1 En pachtou, le suffixe jan (cher, chère) est apposé à la fin d’un prénom en signe d’affection.

J’en tombe là !

Voler vers Kaboul, c’est le dépaysement garanti : le plus long vol de ma courte vie. Le temps de me demander si je n’aurais pas mieux fait d’écouter Najmah… Kaboul, c’est une autre affaire que Malaga, où Johnny et ma mère m’ont emmené en vacances pour fêter mon succès dans l’affaire du théâtre, au lycée. Un succès qui m’avait valu d’apparaître dans le quotidien favori de Johnny. Il n’y a que dans ces cas-là qu’il me confond pendant quelques jours avec ses idoles du ballon rond. Au fond, malgré ses remarques assassines, il est alors fier de moi. Triste qu’il soit incapable de me le dire !

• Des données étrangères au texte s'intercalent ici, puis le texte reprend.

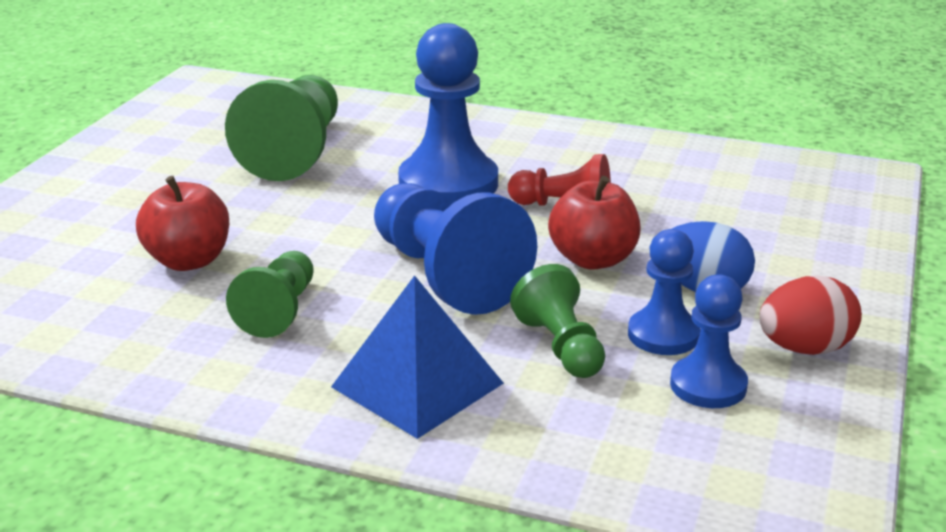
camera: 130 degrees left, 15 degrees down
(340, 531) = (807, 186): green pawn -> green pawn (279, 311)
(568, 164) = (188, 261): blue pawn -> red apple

Je n’ai pas prévenu mes parents de mon départ pour l’Afghanistan. Ma mère se serait fait un sang d’encre. Je l’ai appelée en coup de vent pour lui annoncer une absence d’une quinzaine de jours, hors de toute connexion. J’avais besoin de recul pour faire le point sur moi-même, lui ai-je dit. Elle a semblé décontenancée :

— Tu vas bien, Bob ?

— Très bien, maman. Mais j’ai besoin de silence et de vide pour aller mieux encore.

— Tu m’étonneras toujours !

Je lui ai demandé de saluer Johnny de ma part et j’ai raccroché. Son inquiétude transpirait jusque dans mon portable. Dans ces moments-là, elle est la reine des questions indiscrètes.

Pour inaugurer ce grand voyage, j’ai ­acheté une belle valise rose. Celle-là, je la repérerais sur le tapis roulant de l’aéroport ! À Kaboul surtout, où elles ne doivent pas être monnaie courante. Najmah m’avait pourtant demandé d’être discret, de me couler dans la masse et de ne pas insister sur les couleurs voyantes. Il paraît qu’un homme en rose passe mal en Afghanistan.

— Il faut être prudent, Bob-jan. Tu ne seras pas en France : il faut respecter les susceptibilités et les limites de chacun. Je ne voudrais pas que tu aies des problèmes dès ton arrivée dans mon pays.

Même de la part de Najmah, je n’aime pas qu’on fasse des allusions à ma manière de me vêtir.

— OK, ai-je rétorqué vivement, je ne mettrai pas de tchadri2 rose. Les chaussettes alors, ou l’écharpe.

— Le slip, Bob-jan, ce sera plus discret.